Winograd schemas were named after Terry Winograd, a professor of computer science at Stanford University. It is a pair of sentences whose intended meaning can be reversed by changing a single word. They usually involve unclear pronouns or possessives.
“City councilors refused a permit to the protesters because they [feared/advocated] violence.” There is a verb choice test embedded in the sentence, and system A’s task is to select the correct one. If system A makes sense, the answer is fairly obvious. For example, one might ask to the system “which is afraid of violence” and it should choose between the municipal councilors or the demonstrators.
Human beings can easily answer this question. But computers still struggle to make such connections. In the book “The Myth of Artificial Intelligence”, artificial intelligence researcher Erik J Larson said that the linguistic puzzles that humans easily understand still exceed the understanding of computers. For example, even single-sentence Winograd diagrams trip machines.
During a test, Gary Marcus asked a question inspired by Winograd-Levesque: “Can an alligator run the 100 meter hurdles?” and AI systems struggled to come up with an answer.

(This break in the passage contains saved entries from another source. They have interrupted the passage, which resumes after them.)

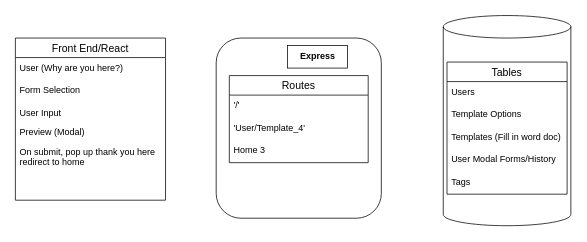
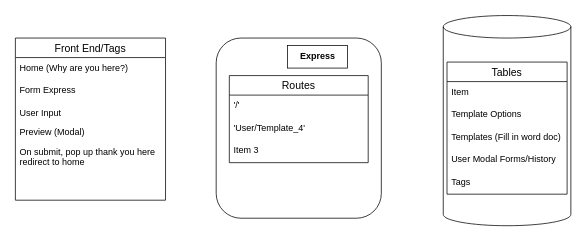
  <mxCell id="0" />
  <mxCell id="1" parent="0" />
  <mxCell id="2" value="" style="shape=cylinder3;whiteSpace=wrap;html=1;boundedLbl=1;backgroundOutline=1;size=15;" parent="1" vertex="1"><mxGeometry x="590" y="20" width="170" height="280" as="geometry" /></mxCell>
  <mxCell id="3" value="" style="rounded=1;whiteSpace=wrap;html=1;" vertex="1" parent="1"><mxGeometry x="287.5" y="50" width="220" height="240" as="geometry" /></mxCell>
  <mxCell id="4" value="&lt;b&gt;Express&lt;/b&gt;" style="rounded=0;whiteSpace=wrap;html=1;" vertex="1" parent="1"><mxGeometry x="382.5" y="60" width="80" height="30" as="geometry" /></mxCell>
- <mxCell id="5" value="Front End/React" style="swimlane;fontStyle=0;childLayout=stackLayout;horizontal=1;startSize=26;horizontalStack=0;resizeParent=1;resizeParentMax=0;resizeLast=0;collapsible=1;marginBottom=0;align=center;fontSize=14;" vertex="1" parent="1"><mxGeometry x="20" y="50" width="200" height="216" as="geometry" /></mxCell>
- <mxCell id="6" value="User (Why are you here?)&#10;    " style="text;strokeColor=none;fillColor=none;spacingLeft=4;spacingRight=4;overflow=hidden;rotatable=0;points=[[0,0.5],[1,0.5]];portConstraint=eastwest;fontSize=12;" vertex="1" parent="5"><mxGeometry y="26" width="200" height="30" as="geometry" /></mxCell>
- <mxCell id="7" value="Form Selection" style="text;strokeColor=none;fillColor=none;spacingLeft=4;spacingRight=4;overflow=hidden;rotatable=0;points=[[0,0.5],[1,0.5]];portConstraint=eastwest;fontSize=12;" vertex="1" parent="5"><mxGeometry y="56" width="200" height="30" as="geometry" /></mxCell>
+ <mxCell id="5" value="Front End/Tags" style="swimlane;fontStyle=0;childLayout=stackLayout;horizontal=1;startSize=26;horizontalStack=0;resizeParent=1;resizeParentMax=0;resizeLast=0;collapsible=1;marginBottom=0;align=center;fontSize=14;" vertex="1" parent="1"><mxGeometry x="20" y="50" width="200" height="216" as="geometry" /></mxCell>
+ <mxCell id="6" value="Home (Why are you here?)&#10;    " style="text;strokeColor=none;fillColor=none;spacingLeft=4;spacingRight=4;overflow=hidden;rotatable=0;points=[[0,0.5],[1,0.5]];portConstraint=eastwest;fontSize=12;" vertex="1" parent="5"><mxGeometry y="26" width="200" height="30" as="geometry" /></mxCell>
+ <mxCell id="7" value="Form Express" style="text;strokeColor=none;fillColor=none;spacingLeft=4;spacingRight=4;overflow=hidden;rotatable=0;points=[[0,0.5],[1,0.5]];portConstraint=eastwest;fontSize=12;" vertex="1" parent="5"><mxGeometry y="56" width="200" height="30" as="geometry" /></mxCell>
  <mxCell id="8" value="User Input " style="text;strokeColor=none;fillColor=none;spacingLeft=4;spacingRight=4;overflow=hidden;rotatable=0;points=[[0,0.5],[1,0.5]];portConstraint=eastwest;fontSize=12;" vertex="1" parent="5"><mxGeometry y="86" width="200" height="26" as="geometry" /></mxCell>
  <mxCell id="9" value="Preview (Modal)" style="text;strokeColor=none;fillColor=none;spacingLeft=4;spacingRight=4;overflow=hidden;rotatable=0;points=[[0,0.5],[1,0.5]];portConstraint=eastwest;fontSize=12;" vertex="1" parent="5"><mxGeometry y="112" width="200" height="26" as="geometry" /></mxCell>
  <mxCell id="10" value="On submit, pop up thank you here &#10;redirect to home" style="text;strokeColor=none;fillColor=none;spacingLeft=4;spacingRight=4;overflow=hidden;rotatable=0;points=[[0,0.5],[1,0.5]];portConstraint=eastwest;fontSize=12;" vertex="1" parent="5"><mxGeometry y="138" width="200" height="42" as="geometry" /></mxCell>
  <mxCell id="11" style="text;strokeColor=none;fillColor=none;spacingLeft=4;spacingRight=4;overflow=hidden;rotatable=0;points=[[0,0.5],[1,0.5]];portConstraint=eastwest;fontSize=12;" vertex="1" parent="5"><mxGeometry y="180" width="200" height="36" as="geometry" /></mxCell>
  <mxCell id="12" value="Tables" style="swimlane;fontStyle=0;childLayout=stackLayout;horizontal=1;startSize=26;horizontalStack=0;resizeParent=1;resizeParentMax=0;resizeLast=0;collapsible=1;marginBottom=0;align=center;fontSize=14;" vertex="1" parent="1"><mxGeometry x="595" y="82" width="160" height="176" as="geometry" /></mxCell>
- <mxCell id="13" value="Users" style="text;strokeColor=none;fillColor=none;spacingLeft=4;spacingRight=4;overflow=hidden;rotatable=0;points=[[0,0.5],[1,0.5]];portConstraint=eastwest;fontSize=12;" vertex="1" parent="12"><mxGeometry y="26" width="160" height="30" as="geometry" /></mxCell>
+ <mxCell id="13" value="Item" style="text;strokeColor=none;fillColor=none;spacingLeft=4;spacingRight=4;overflow=hidden;rotatable=0;points=[[0,0.5],[1,0.5]];portConstraint=eastwest;fontSize=12;" vertex="1" parent="12"><mxGeometry y="26" width="160" height="30" as="geometry" /></mxCell>
  <mxCell id="14" value="Template Options" style="text;strokeColor=none;fillColor=none;spacingLeft=4;spacingRight=4;overflow=hidden;rotatable=0;points=[[0,0.5],[1,0.5]];portConstraint=eastwest;fontSize=12;" vertex="1" parent="12"><mxGeometry y="56" width="160" height="30" as="geometry" /></mxCell>
  <mxCell id="15" value="Templates (Fill in word doc)" style="text;strokeColor=none;fillColor=none;spacingLeft=4;spacingRight=4;overflow=hidden;rotatable=0;points=[[0,0.5],[1,0.5]];portConstraint=eastwest;fontSize=12;" vertex="1" parent="12"><mxGeometry y="86" width="160" height="30" as="geometry" /></mxCell>
  <mxCell id="16" value="User Modal Forms/History" style="text;strokeColor=none;fillColor=none;spacingLeft=4;spacingRight=4;overflow=hidden;rotatable=0;points=[[0,0.5],[1,0.5]];portConstraint=eastwest;fontSize=12;" vertex="1" parent="12"><mxGeometry y="116" width="160" height="30" as="geometry" /></mxCell>
  <mxCell id="17" value="Tags" style="text;strokeColor=none;fillColor=none;spacingLeft=4;spacingRight=4;overflow=hidden;rotatable=0;points=[[0,0.5],[1,0.5]];portConstraint=eastwest;fontSize=12;" vertex="1" parent="12"><mxGeometry y="146" width="160" height="30" as="geometry" /></mxCell>
  <mxCell id="18" value="Routes" style="swimlane;fontStyle=0;childLayout=stackLayout;horizontal=1;startSize=26;horizontalStack=0;resizeParent=1;resizeParentMax=0;resizeLast=0;collapsible=1;marginBottom=0;align=center;fontSize=14;" vertex="1" parent="1"><mxGeometry x="305" y="100" width="185" height="116" as="geometry" /></mxCell>
  <mxCell id="19" value="'/'" style="text;strokeColor=none;fillColor=none;spacingLeft=4;spacingRight=4;overflow=hidden;rotatable=0;points=[[0,0.5],[1,0.5]];portConstraint=eastwest;fontSize=12;" vertex="1" parent="18"><mxGeometry y="26" width="185" height="30" as="geometry" /></mxCell>
  <mxCell id="20" value="'User/Template_4'" style="text;strokeColor=none;fillColor=none;spacingLeft=4;spacingRight=4;overflow=hidden;rotatable=0;points=[[0,0.5],[1,0.5]];portConstraint=eastwest;fontSize=12;" vertex="1" parent="18"><mxGeometry y="56" width="185" height="30" as="geometry" /></mxCell>
- <mxCell id="21" value="Home 3" style="text;strokeColor=none;fillColor=none;spacingLeft=4;spacingRight=4;overflow=hidden;rotatable=0;points=[[0,0.5],[1,0.5]];portConstraint=eastwest;fontSize=12;" vertex="1" parent="18"><mxGeometry y="86" width="185" height="30" as="geometry" /></mxCell>
+ <mxCell id="21" value="Item 3" style="text;strokeColor=none;fillColor=none;spacingLeft=4;spacingRight=4;overflow=hidden;rotatable=0;points=[[0,0.5],[1,0.5]];portConstraint=eastwest;fontSize=12;" vertex="1" parent="18"><mxGeometry y="86" width="185" height="30" as="geometry" /></mxCell>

According to Levesque, the scheme must meet two criteria: simple for humans to solve and must not be hackable by Google. He also explained how the Winograd schema test might be better than a Turing test. “A machine should be able to show us that it thinks without having to impersonate someone,” he wrote in his article.

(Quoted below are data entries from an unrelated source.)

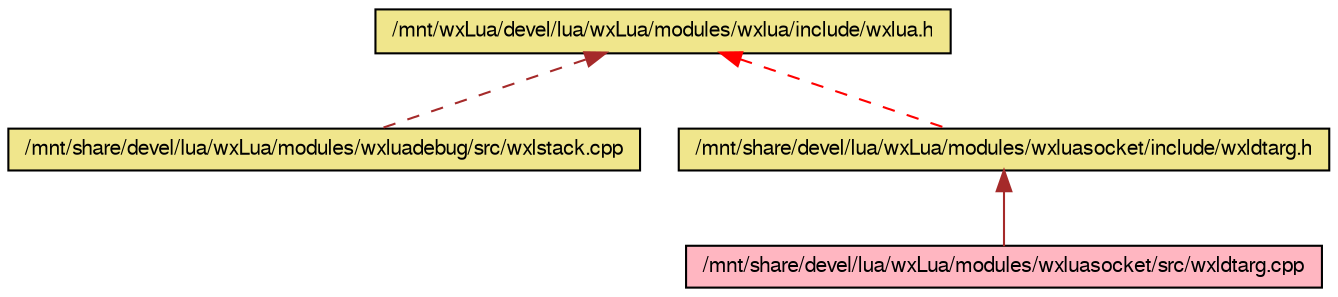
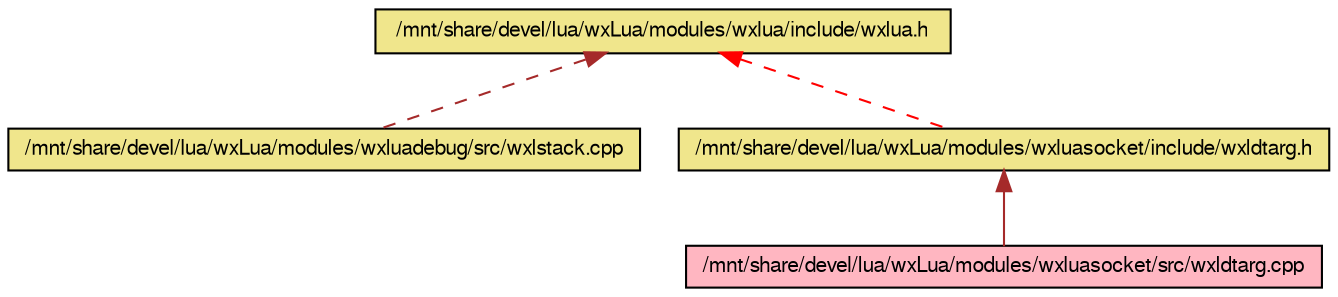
  digraph {
    node [color=black fillcolor=khaki fontname=FreeSans fontsize=10 shape=record style=filled]
    edge [color=brown dir=back fontname=FreeSans fontsize=10 labelfontname=FreeSans labelfontsize=10 style=dashed]
-   n1 [fontcolor=black height=0.2 label="/mnt/wxLua/devel/lua/wxLua/modules/wxlua/include/wxlua.h" width=0.4]
+   n1 [fontcolor=black height=0.2 label="/mnt/share/devel/lua/wxLua/modules/wxlua/include/wxlua.h" width=0.4]
    n2 [height=0.2 label="/mnt/share/devel/lua/wxLua/modules/wxluadebug/src/wxlstack.cpp" width=0.4]
    n3 [height=0.2 label="/mnt/share/devel/lua/wxLua/modules/wxluasocket/include/wxldtarg.h" width=0.4]
    n4 [fillcolor=lightpink height=0.2 label="/mnt/share/devel/lua/wxLua/modules/wxluasocket/src/wxldtarg.cpp" width=0.4]
    n1 -> n2
    n1 -> n3 [color=red]
    n3 -> n4 [style=solid]
  }
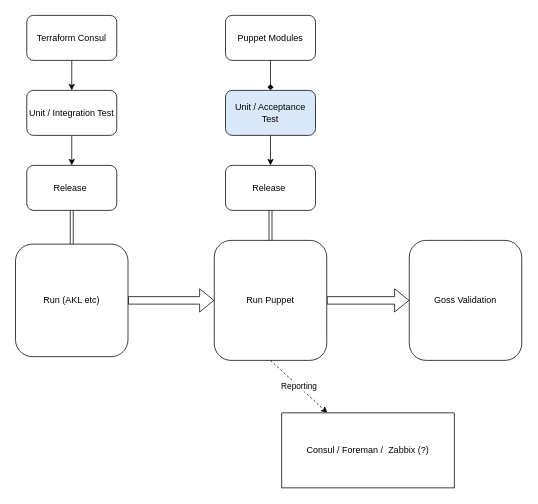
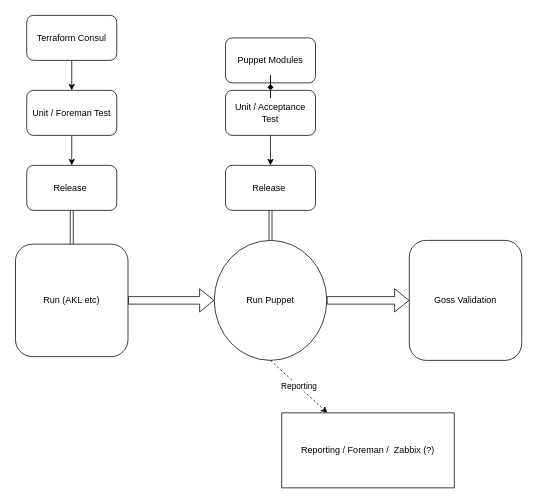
  <mxCell id="0" />
  <mxCell id="1" parent="0" />
  <mxCell id="2" value="" style="edgeStyle=orthogonalEdgeStyle;shape=flexArrow;rounded=0;orthogonalLoop=1;jettySize=auto;html=1;" edge="1" parent="1" target="13"><mxGeometry relative="1" as="geometry"><mxPoint x="615" y="400" as="sourcePoint" /></mxGeometry></mxCell>
  <mxCell id="3" value="" style="edgeStyle=orthogonalEdgeStyle;rounded=0;orthogonalLoop=1;jettySize=auto;html=1;" edge="1" parent="1" source="4" target="6"><mxGeometry relative="1" as="geometry" /></mxCell>
  <mxCell id="4" value="Terraform Consul" style="rounded=1;whiteSpace=wrap;html=1;" vertex="1" parent="1"><mxGeometry x="35" y="20" width="120" height="60" as="geometry" /></mxCell>
  <mxCell id="5" value="" style="edgeStyle=orthogonalEdgeStyle;rounded=0;orthogonalLoop=1;jettySize=auto;html=1;" edge="1" parent="1" source="6" target="8"><mxGeometry relative="1" as="geometry" /></mxCell>
- <mxCell id="6" value="Unit / Integration Test" style="rounded=1;whiteSpace=wrap;html=1;" vertex="1" parent="1"><mxGeometry x="35" y="120" width="120" height="60" as="geometry" /></mxCell>
+ <mxCell id="6" value="Unit / Foreman Test" style="rounded=1;whiteSpace=wrap;html=1;" vertex="1" parent="1"><mxGeometry x="35" y="120" width="120" height="60" as="geometry" /></mxCell>
  <mxCell id="7" style="edgeStyle=orthogonalEdgeStyle;shape=link;rounded=0;orthogonalLoop=1;jettySize=auto;html=1;exitX=0.5;exitY=1;exitDx=0;exitDy=0;" edge="1" parent="1" source="8" target="10"><mxGeometry relative="1" as="geometry" /></mxCell>
  <mxCell id="8" value="Release&amp;nbsp;" style="rounded=1;whiteSpace=wrap;html=1;" vertex="1" parent="1"><mxGeometry x="35" y="220" width="120" height="60" as="geometry" /></mxCell>
  <mxCell id="9" value="" style="edgeStyle=orthogonalEdgeStyle;shape=flexArrow;rounded=0;orthogonalLoop=1;jettySize=auto;html=1;entryX=0;entryY=0.5;entryDx=0;entryDy=0;" edge="1" parent="1" source="10" target="18"><mxGeometry relative="1" as="geometry"><mxPoint x="465" y="400" as="targetPoint" /></mxGeometry></mxCell>
  <mxCell id="10" value="Run (AKL etc)" style="rounded=1;whiteSpace=wrap;html=1;" vertex="1" parent="1"><mxGeometry x="20" y="325" width="150" height="150" as="geometry" /></mxCell>
- <mxCell id="11" value="Puppet Modules" style="rounded=1;whiteSpace=wrap;html=1;" vertex="1" parent="1"><mxGeometry x="300" y="20" width="120" height="60" as="geometry" /></mxCell>
- <mxCell id="12" value="Unit / Acceptance Test" style="rounded=1;whiteSpace=wrap;html=1;fillColor=#dae8fc;" vertex="1" parent="1"><mxGeometry x="300" y="120" width="120" height="60" as="geometry" /></mxCell>
+ <mxCell id="11" value="Puppet Modules" style="rounded=1;whiteSpace=wrap;html=1;" vertex="1" parent="1"><mxGeometry x="300" y="50" width="120" height="60" as="geometry" /></mxCell>
+ <mxCell id="12" value="Unit / Acceptance Test" style="rounded=1;whiteSpace=wrap;html=1;" vertex="1" parent="1"><mxGeometry x="300" y="120" width="120" height="60" as="geometry" /></mxCell>
  <mxCell id="13" value="Goss Validation" style="rounded=1;whiteSpace=wrap;html=1;" vertex="1" parent="1"><mxGeometry x="545" y="320" width="150" height="160" as="geometry" /></mxCell>
  <mxCell id="14" value="Release&amp;nbsp;" style="rounded=1;whiteSpace=wrap;html=1;" vertex="1" parent="1"><mxGeometry x="300" y="220" width="120" height="60" as="geometry" /></mxCell>
  <mxCell id="15" value="" style="edgeStyle=orthogonalEdgeStyle;rounded=0;orthogonalLoop=1;jettySize=auto;html=1;" edge="1" source="12" target="14" parent="1"><mxGeometry relative="1" as="geometry" /></mxCell>
  <mxCell id="16" value="" style="edgeStyle=orthogonalEdgeStyle;rounded=0;orthogonalLoop=1;jettySize=auto;html=1;endArrow=diamond;" edge="1" source="11" target="12" parent="1"><mxGeometry relative="1" as="geometry" /></mxCell>
  <mxCell id="17" value="" style="edgeStyle=orthogonalEdgeStyle;shape=flexArrow;rounded=0;orthogonalLoop=1;jettySize=auto;html=1;exitX=1;exitY=0.5;exitDx=0;exitDy=0;" edge="1" parent="1" source="18" target="13"><mxGeometry relative="1" as="geometry"><mxPoint x="605" y="400" as="sourcePoint" /></mxGeometry></mxCell>
- <mxCell id="18" value="Run Puppet" style="rounded=1;whiteSpace=wrap;html=1;" vertex="1" parent="1"><mxGeometry x="285" y="320" width="150" height="160" as="geometry" /></mxCell>
+ <mxCell id="18" value="Run Puppet" style="ellipse;whiteSpace=wrap;html=1;" vertex="1" parent="1"><mxGeometry x="285" y="320" width="150" height="160" as="geometry" /></mxCell>
  <mxCell id="19" value="" style="shape=link;html=1;exitX=0.5;exitY=1;exitDx=0;exitDy=0;" edge="1" parent="1" source="14" target="18"><mxGeometry width="50" height="50" relative="1" as="geometry"><mxPoint x="25" y="550" as="sourcePoint" /><mxPoint x="75" y="500" as="targetPoint" /></mxGeometry></mxCell>
  <mxCell id="20" value="Reporting" style="endArrow=classic;html=1;exitX=0.5;exitY=1;exitDx=0;exitDy=0;dashed=1;" edge="1" parent="1" source="18" target="21"><mxGeometry width="50" height="50" relative="1" as="geometry"><mxPoint x="25" y="550" as="sourcePoint" /><mxPoint x="387.5" y="520" as="targetPoint" /></mxGeometry></mxCell>
- <mxCell id="21" value="Consul / Foreman / &amp;nbsp;Zabbix (?)" style="rounded=0;whiteSpace=wrap;html=1;" vertex="1" parent="1"><mxGeometry x="375" y="550" width="230" height="100" as="geometry" /></mxCell>
+ <mxCell id="21" value="Reporting / Foreman / &amp;nbsp;Zabbix (?)" style="rounded=0;whiteSpace=wrap;html=1;" vertex="1" parent="1"><mxGeometry x="375" y="550" width="230" height="100" as="geometry" /></mxCell>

“Our WS challenge does not allow a subject to hide behind a smokescreen of verbal tricks, playfulness, or pre-set responses.” And, unlike the Turing test, which is scored by a panel of human judges, scoring a Winograd schema test is completely non-subjective.

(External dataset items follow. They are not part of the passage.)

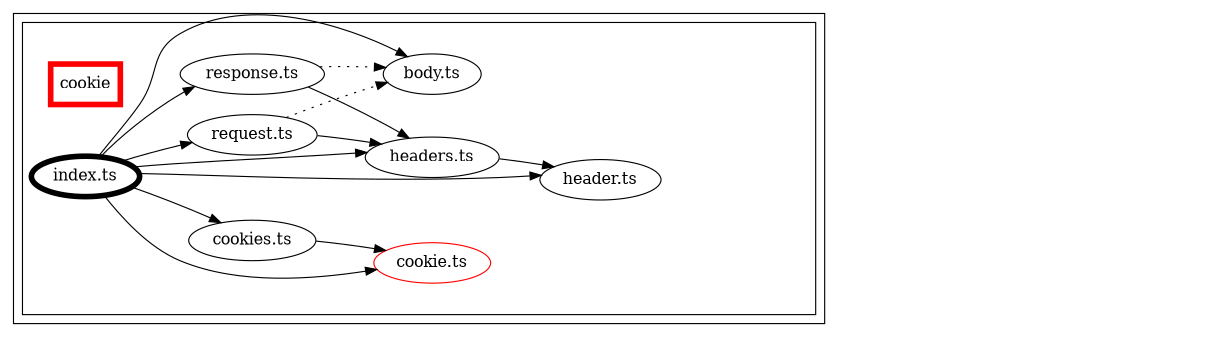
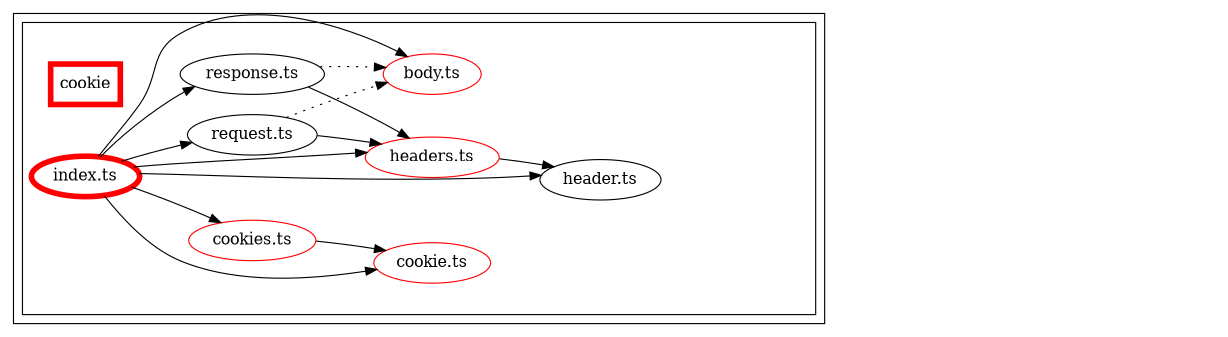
  digraph {
    compound=true
    rankdir=LR
    edge [style=invis]
    n1 [color="#ff0000" label="cookie.ts"]
    exit_src [style=invis]
    n3 [label="header.ts"]
-   n4 [label="body.ts"]
-   n5 [label="cookies.ts"]
-   n6 [label="headers.ts"]
+   n4 [label="body.ts" color="#ff0000"]
+   n5 [label="cookies.ts" color="#ff0000"]
+   n6 [label="headers.ts" color="#ff0000"]
    n7 [label="request.ts"]
    n8 [label="response.ts"]
    n9 [color="#ff0000" label=cookie penwidth=5 shape=rectangle]
-   n10 [color=black label="index.ts" penwidth=5]
+   n10 [color="#ff0000" label="index.ts" penwidth=5]
    "dependency-graph-[object Object]" [style=invis]
    subgraph cluster_1 {
      color="#000000"
      subgraph cluster_2 {
        color="#000000"
        n1
        exit_src
        n3
        n4
        n5
        n6
        n7
        n8
        n9
        n10
      }
    }
    n1 -> exit_src
    exit_src -> exit_src
    exit_src -> exit_src
    exit_src -> exit_src
    exit_src -> exit_src
    exit_src -> exit_src
    exit_src -> exit_src
    exit_src -> exit_src
    exit_src -> exit_src
    exit_src -> "dependency-graph-[object Object]"
    n3 -> exit_src
    n4 -> exit_src
    n5 -> n1
    n5 -> n1 [color=black style=solid]
    n5 -> exit_src
    n6 -> exit_src
    n6 -> n3
    n6 -> n3 [color=black style=solid]
    n7 -> exit_src
    n7 -> n4
    n7 -> n4 [color=black style=dotted]
    n7 -> n6
    n7 -> n6 [color=black style=solid]
    n8 -> exit_src
    n8 -> n4
    n8 -> n4 [color=black style=dotted]
    n8 -> n6
    n8 -> n6 [color=black style=solid]
    n10 -> n1
    n10 -> n1 [color=black style=solid]
    n10 -> exit_src
    n10 -> n3
    n10 -> n3 [color=black style=solid]
    n10 -> n4
    n10 -> n4 [color=black style=solid]
    n10 -> n5
    n10 -> n5 [color=black style=solid]
    n10 -> n6
    n10 -> n6 [color=black style=solid]
    n10 -> n7
    n10 -> n7 [color=black style=solid]
    n10 -> n8
    n10 -> n8 [color=black style=solid]
  }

However, in 2022, the test developers published an article titled “Winograd Schema Challenge Defeat”, claiming that most of the Winograd Schema Challenge had been overcome. Similarly, a 2021 paper, “WinoGrande: An Adversarial Winograd Schema Challenge at Scale,” shows how neural language models have saturated benchmarks like the WSC, with over 90% accuracy. The researchers asked, “Have the neural language models succeeded in acquiring common sense or are we overestimating the true capabilities of machine common sense?”
coffee test
Apple co-founder Steve Wozniak suggested the coffee test, in which a robot would be challenged to enter your home, find the kitchen, and brew a cup of coffee. The program should be able to enter any kitchen, find the necessary ingredients, and then perform the task of making a coffee.
According to Wozniak, the day a robot could walk into a weird house and brew a nice cup of coffee would be the day AI really arrived. To pass the coffee test, a robot must be multimodal, able to generalize tasks and orchestrate a series of actions to brew a hot cup of coffee. As cheeky as it sounds, the coffee test seems like a plausible test to judge the AGI of machines.